▶ EXERCISE OBJECTIVE:
Collect every line below that contains the string "перехода", copying each such line in full.

▶ Transcribed page contents:
----------------

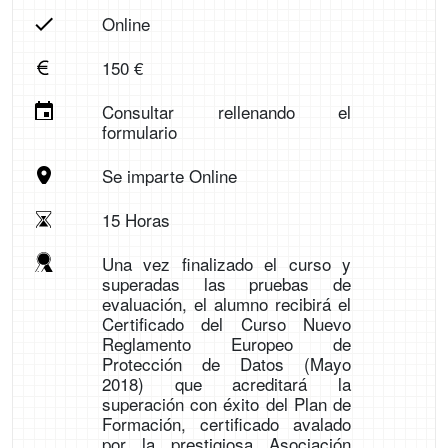
Online
150 €
Consultar rellenando el
formulario
Se imparte Online
15 Horas
Una vez finalizado el curso y
superadas las pruebas de
evaluación, el alumno recibirá el
Certificado del Curso Nuevo
Reglamento Europeo de
Protección de Datos (Mayo
2018) que acreditará la
superación con éxito del Plan de
Formación, certificado avalado
por la prestigiosa Asociación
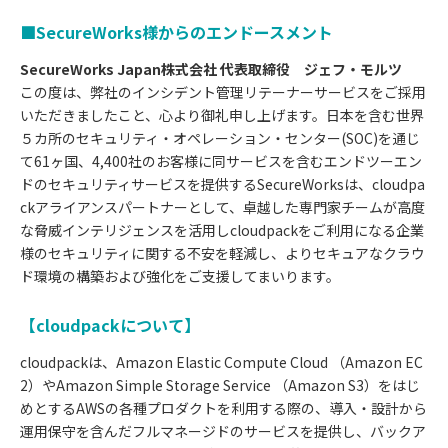
■SecureWorks様からのエンドースメント
SecureWorks Japan株式会社 代表取締役 ジェフ・モルツ
この度は、弊社のインシデント管理リテーナーサービスをご採用
いただきましたこと、心より御礼申し上げます。日本を含む世界
５カ所のセキュリティ・オペレーション・センター(SOC)を通じ
て61ヶ国、4,400社のお客様に同サービスを含むエンドツーエン
ドのセキュリティサービスを提供するSecureWorksは、cloudpa
ckアライアンスパートナーとして、卓越した専門家チームが高度
な脅威インテリジェンスを活用しcloudpackをご利用になる企業
様のセキュリティに関する不安を軽減し、よりセキュアなクラウ
ド環境の構築および強化をご支援してまいります。
【cloudpackについて】
cloudpackは、Amazon Elastic Compute Cloud （Amazon EC
2）やAmazon Simple Storage Service （Amazon S3）をはじ
めとするAWSの各種プロダクトを利用する際の、導入・設計から
運用保守を含んだフルマネージドのサービスを提供し、バックア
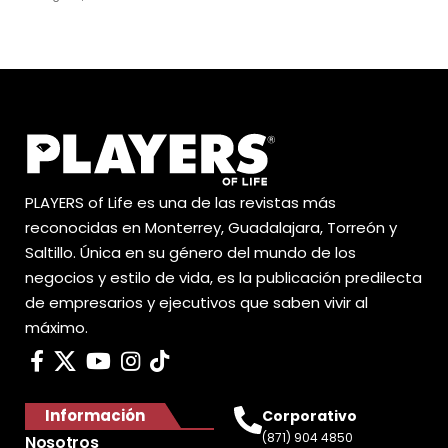
PLAYERS of Life es una de las revistas más
reconocidas en Monterrey, Guadalajara, Torreón y
Saltillo. Única en su género del mundo de los
negocios y estilo de vida, es la publicación predilecta
de empresarios y ejecutivos que saben vivir al
máximo.
Información
Corporativo
(871) 904 4850
Nosotros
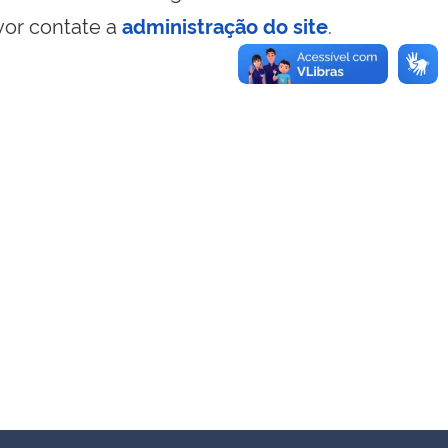
vor contate a
administração do site
.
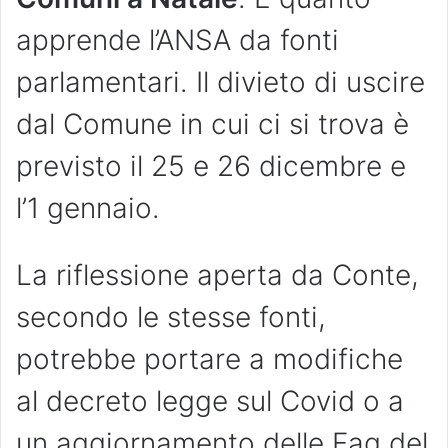
apprende l’ANSA da fonti
parlamentari. Il divieto di uscire
dal Comune in cui ci si trova è
previsto il 25 e 26 dicembre e
l’1 gennaio.
La riflessione aperta da Conte,
secondo le stesse fonti,
potrebbe portare a modifiche
al decreto legge sul Covid o a
un aggiornamento delle Faq del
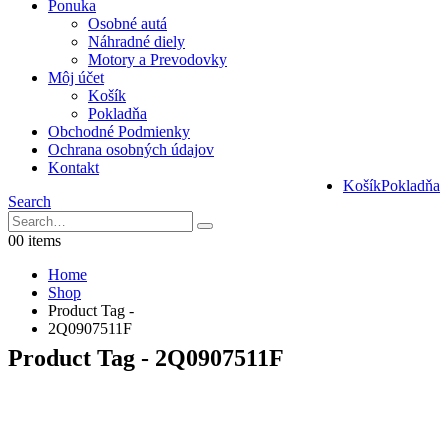
Ponuka
Osobné autá
Náhradné diely
Motory a Prevodovky
Môj účet
Košík
Pokladňa
Obchodné Podmienky
Ochrana osobných údajov
Kontakt
Košík
Pokladňa
Search
0
0 items
Home
Shop
Product Tag -
2Q0907511F
Product Tag - 2Q0907511F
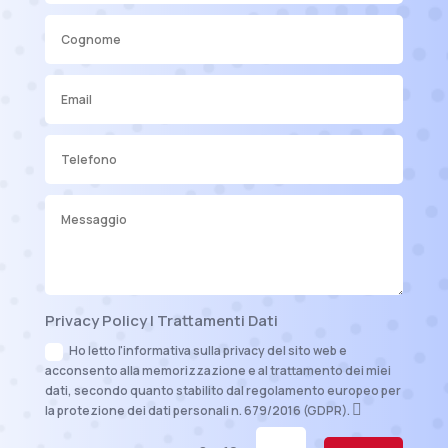
Privacy Policy | Trattamenti Dati
Ho letto l'informativa sulla privacy del sito web e
acconsento alla memorizzazione e al trattamento dei miei
dati, secondo quanto stabilito dal regolamento europeo per
la protezione dei dati personali n. 679/2016 (GDPR).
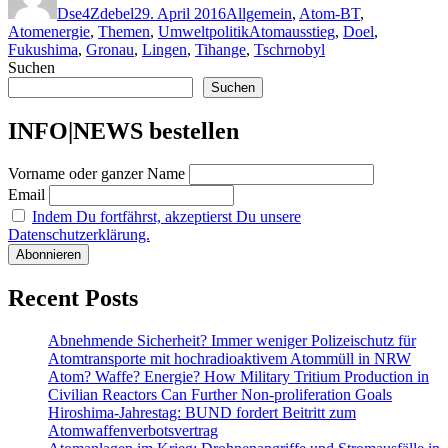
Dse4Zdebel
29. April 2016
Allgemein
,
Atom-BT
,
Schlagwörter
Atomenergie
,
Themen
,
Umweltpolitik
Atomausstieg
,
Doel
,
Fukushima
,
Gronau
,
Lingen
,
Tihange
,
Tschrnobyl
Suchen
Suchen
INFO|NEWS bestellen
Vorname oder ganzer Name
Email
Indem Du fortfährst, akzeptierst Du unsere
Datenschutzerklärung.
Recent Posts
Abnehmende Sicherheit? Immer weniger Polizeischutz für
Atomtransporte mit hochradioaktivem Atommüll in NRW
Atom? Waffe? Energie? How Military Tritium Production in
Civilian Reactors Can Further Non-proliferation Goals
Hiroshima-Jahrestag: BUND fordert Beitritt zum
Atomwaffenverbotsvertrag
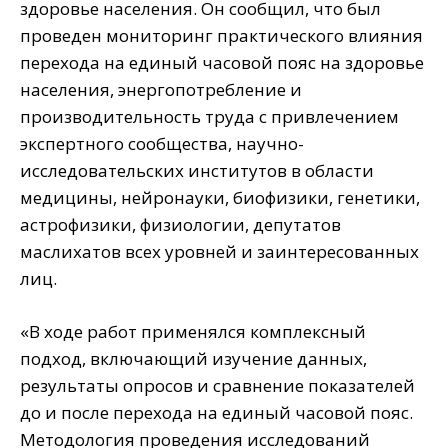
здоровье населения. Он сообщил, что был
проведен мониторинг практического влияния
перехода на единый часовой пояс на здоровье
населения, энергопотребление и
производительность труда с привлечением
экспертного сообщества, научно-
исследовательских институтов в области
медицины, нейронауки, биофизики, генетики,
астрофизики, физиологии, депутатов
маслихатов всех уровней и заинтересованных
лиц.
«В ходе работ применялся комплексный
подход, включающий изучение данных,
результаты опросов и сравнение показателей
до и после перехода на единый часовой пояс.
Методология проведения исследований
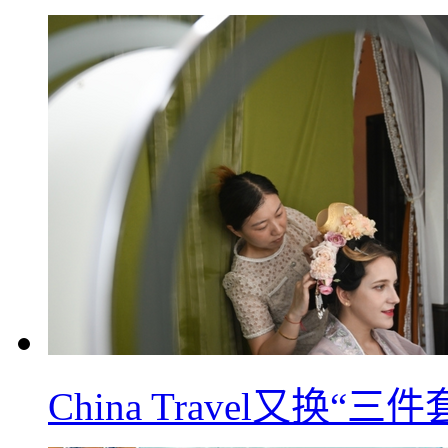
China Travel又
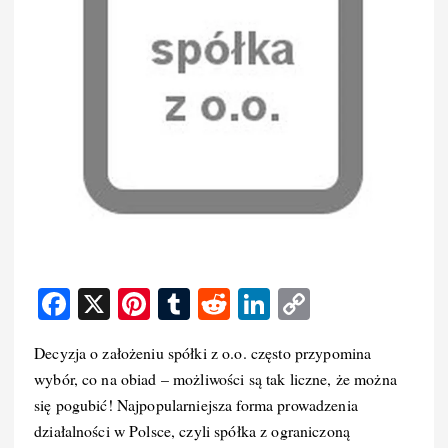
F
X
Pi
T
R
Li
C
a
nt
u
e
n
o
Decyzja o założeniu spółki z o.o. często przypomina
c
er
m
d
k
p
wybór, co na obiad – możliwości są tak liczne, że można
e
e
bl
di
e
y
się pogubić! Najpopularniejsza forma prowadzenia
b
st
r
t
d
Li
działalności w Polsce, czyli spółka z ograniczoną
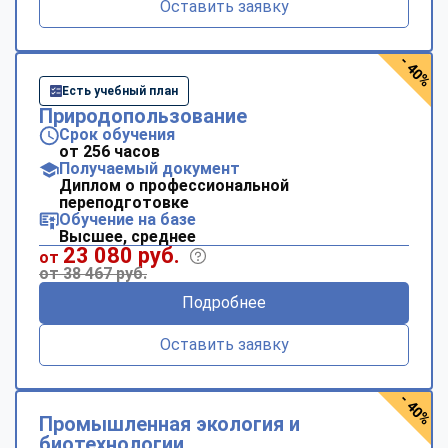
Оставить заявку
- 40%
Есть учебный план
Природопользование
Срок обучения
от 256 часов
Получаемый документ
Диплом о профессиональной
переподготовке
Обучение на базе
Высшее, среднее
23 080 руб.
от
от 38 467 руб.
Подробнее
Оставить заявку
- 40%
Промышленная экология и
биотехнологии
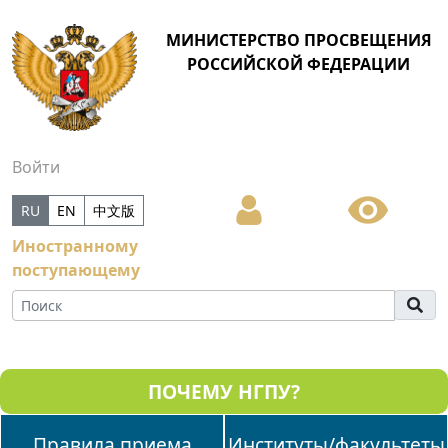
МИНИСТЕРСТВО ПРОСВЕЩЕНИЯ
РОССИЙСКОЙ ФЕДЕРАЦИИ
Войти
RU
EN
中文版
Иностранному
поступающему
ПОЧЕМУ НГПУ?
Правила приема
Институты/факультеты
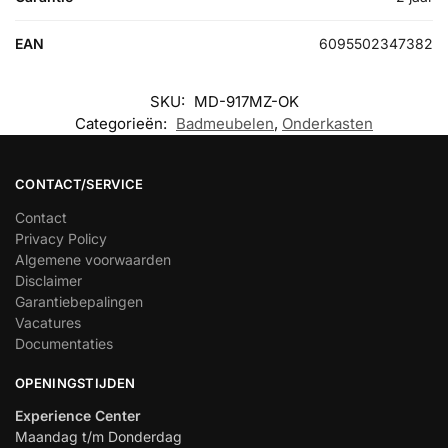
EAN
6095502347382
SKU:
MD-917MZ-OK
Categorieën:
Badmeubelen
,
Onderkasten
CONTACT/SERVICE
Contact
Privacy Policy
Algemene voorwaarden
Disclaimer
Garantiebepalingen
Vacatures
Documentaties
OPENINGSTIJDEN
Experience Center
Maandag t/m Donderdag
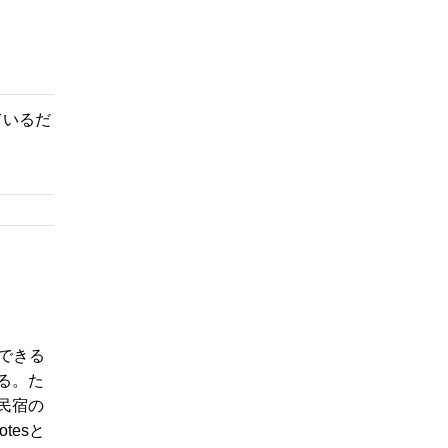
ているだ
できる
る。た
民宿の
tesと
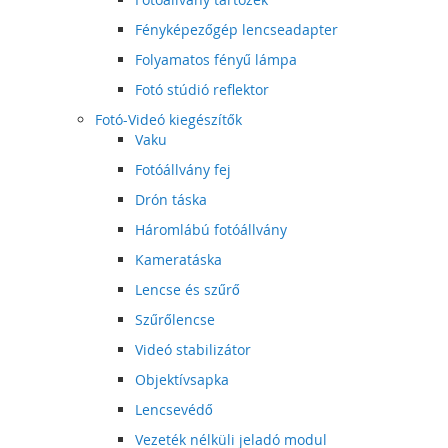
Fényképezőgép lencseadapter
Folyamatos fényű lámpa
Fotó stúdió reflektor
Fotó-Videó kiegészítők
Vaku
Fotóállvány fej
Drón táska
Háromlábú fotóállvány
Kameratáska
Lencse és szűrő
Szűrőlencse
Videó stabilizátor
Objektívsapka
Lencsevédő
Vezeték nélküli jeladó modul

----------------

▶ ANSWER:
перехода на единый часовой пояс на здоровье
до и после перехода на единый часовой пояс.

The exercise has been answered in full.